- Frankstown Location within Pennsylvania Frankstown Location within the United States
- Coordinates: 40°26′38″N 78°21′17″W﻿ / ﻿40.44389°N 78.35472°W
- Country: United States
- State: Pennsylvania
- County: Blair
- Township: Frankstown

Area
- • Total: 0.058 sq mi (0.15 km^{2})
- • Land: 0.058 sq mi (0.15 km^{2})
- • Water: 0 sq mi (0.00 km^{2})
- Elevation: 945 ft (288 m)

Population (2020)
- • Total: 96
- • Density: 1,677.1/sq mi (647.54/km^{2})
- Time zone: UTC-5 (Eastern (EST))
- • Summer (DST): UTC-4 (EDT)
- ZIP Code: 16648 (Hollidaysburg)
- Area codes: 814/582
- FIPS code: 42-27592
- GNIS feature ID: 2805501

= Frankstown, Pennsylvania =

Unincorporated community in Pennsylvania, US

Frankstown is an unincorporated community and census-designated place (CDP) in Blair County, Pennsylvania, United States. It was first listed as a CDP prior to the 2020 census.

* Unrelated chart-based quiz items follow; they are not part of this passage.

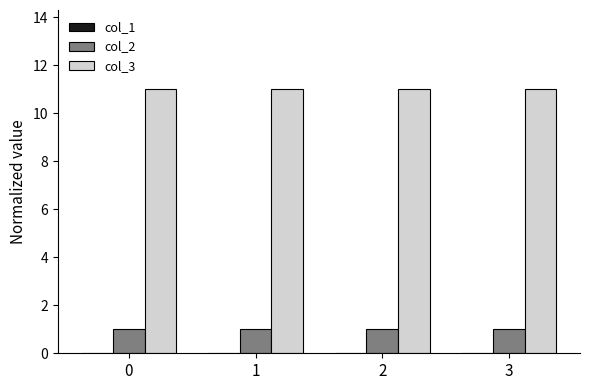

Read the col_2 value at 2.

1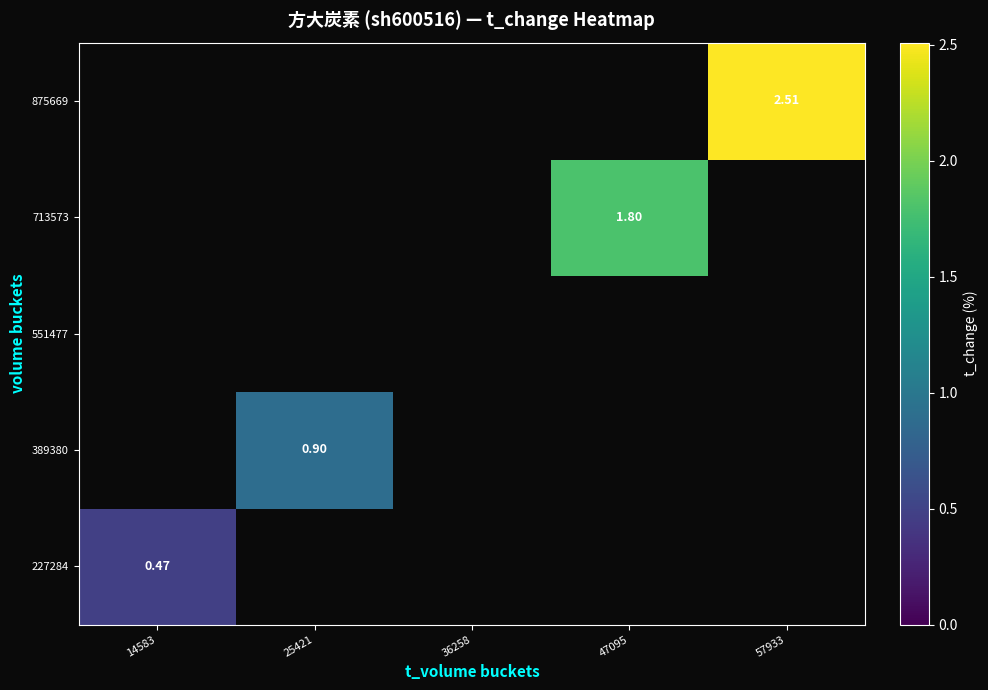

Which series has the widest spread of values?

227284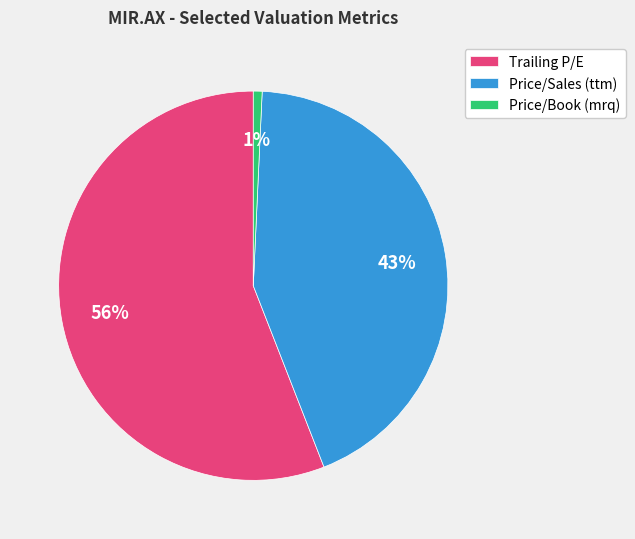

To the nearest percent, what is the combined percentage of Trailing P/E and Price/Sales (ttm)?

99%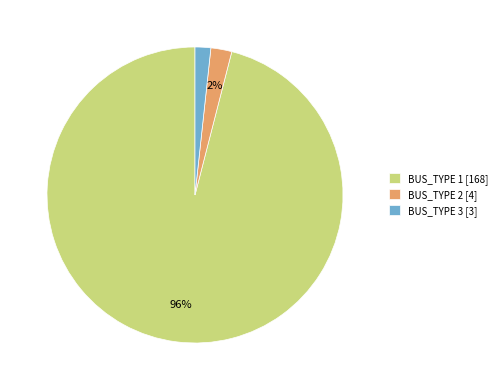

What is the largest slice in the pie chart?

BUS_TYPE 1 [168]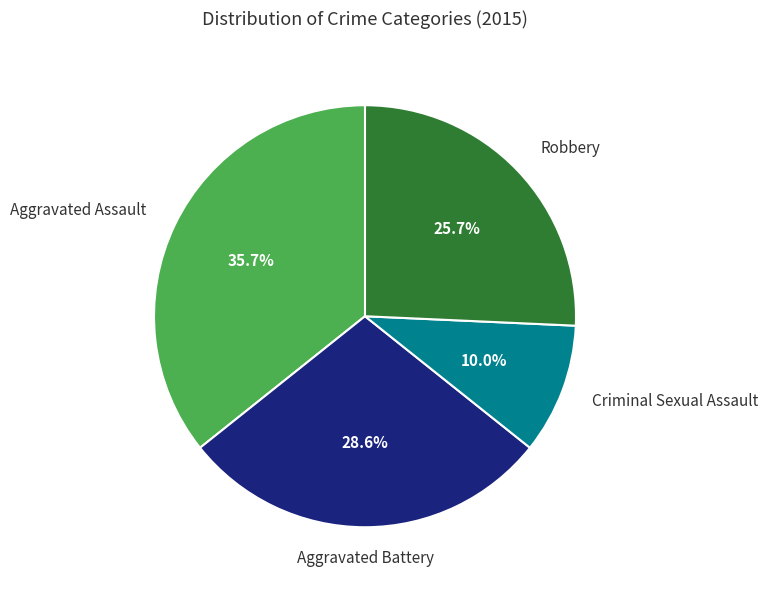

Is there any slice that represents more than half of the pie?

No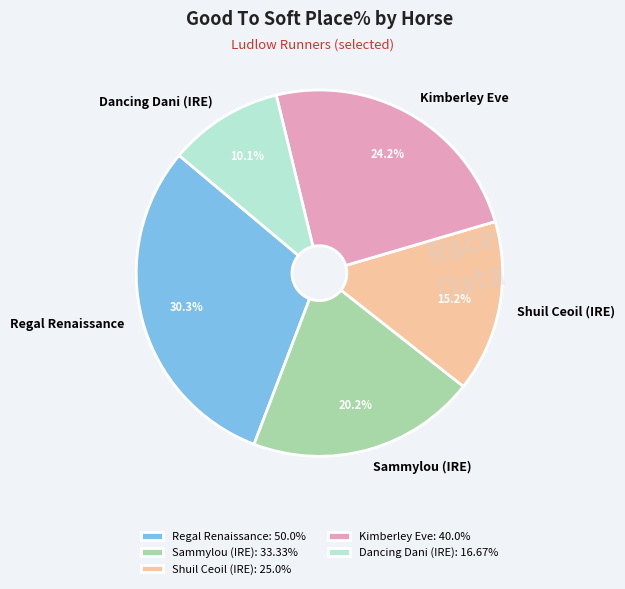

Is there a majority slice in this chart?

No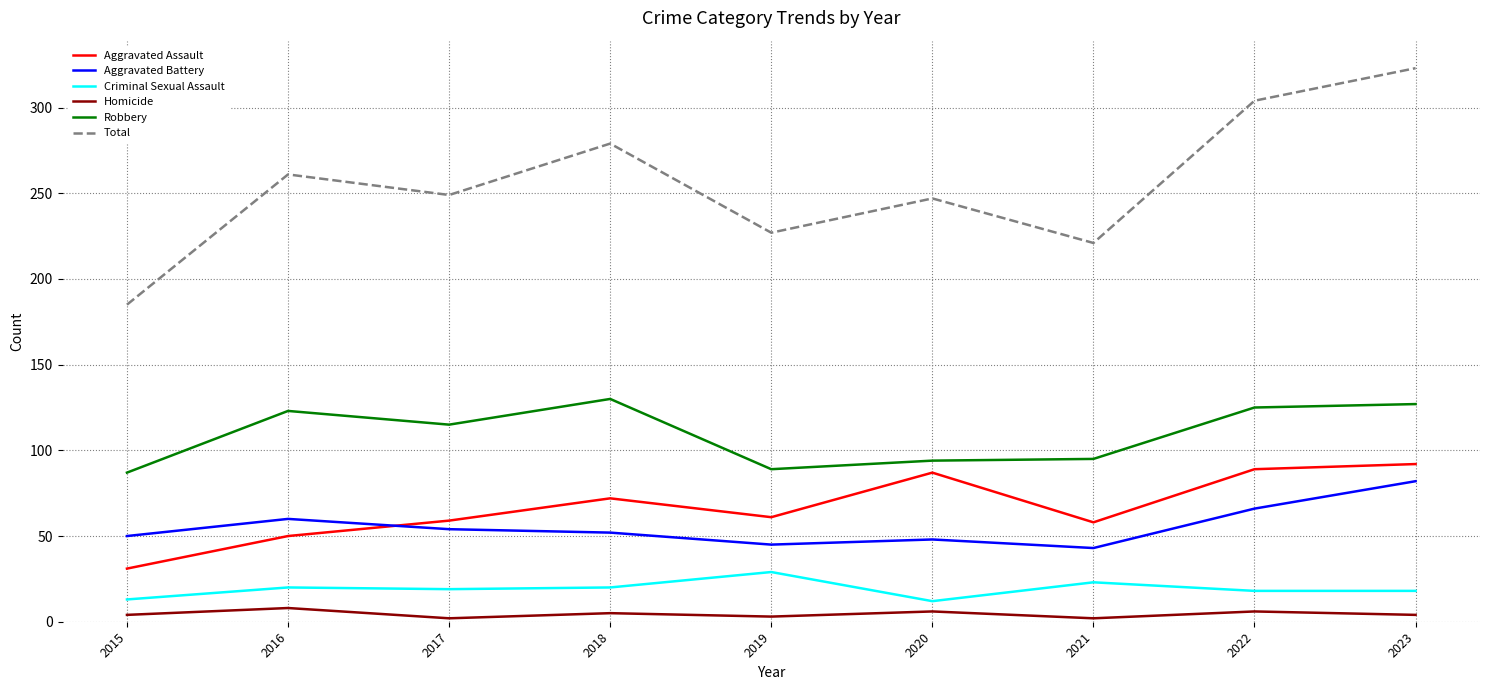

What is the greatest value displayed?

323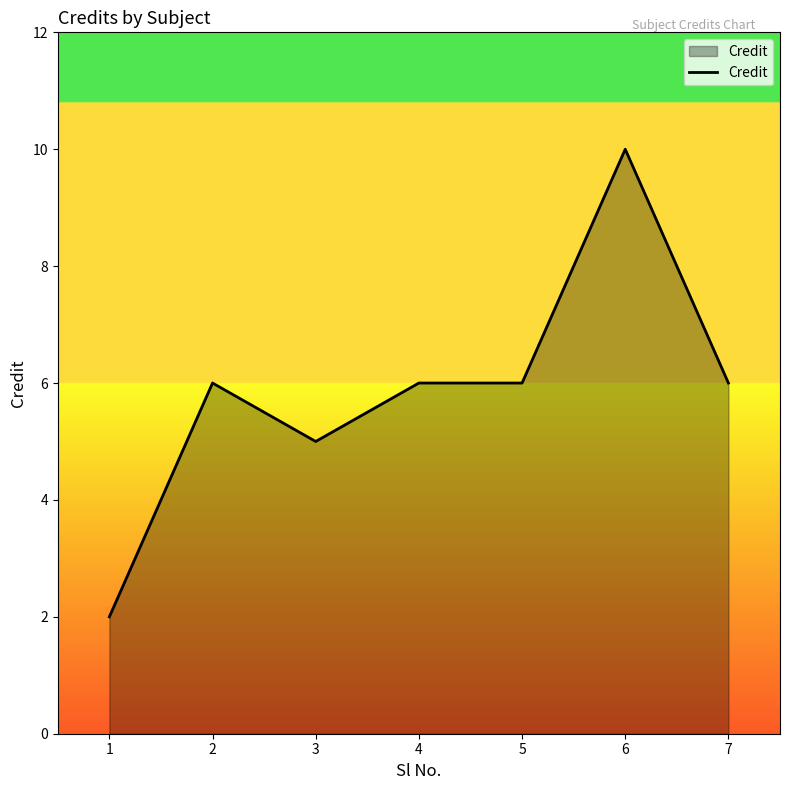

True or false: there are more than 0 points higher than both neighbors.

True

The CDP is in central Blair County, on the west side of Frankstown Township. It is bordered to the southeast by U.S. Route 22, which leads southwest 2.5 mi to Hollidaysburg and east 25 mi to Huntingdon. The community and surrounding township give their name to the Frankstown Branch Juniata River, which passes the CDP just south of US-22.

==Demographics==

Historical population
| Census | Pop. | Note | %± |
| 2020 | 96 |  | — |
U.S. Decennial Census

==Education==
The school district is Hollidaysburg Area School District.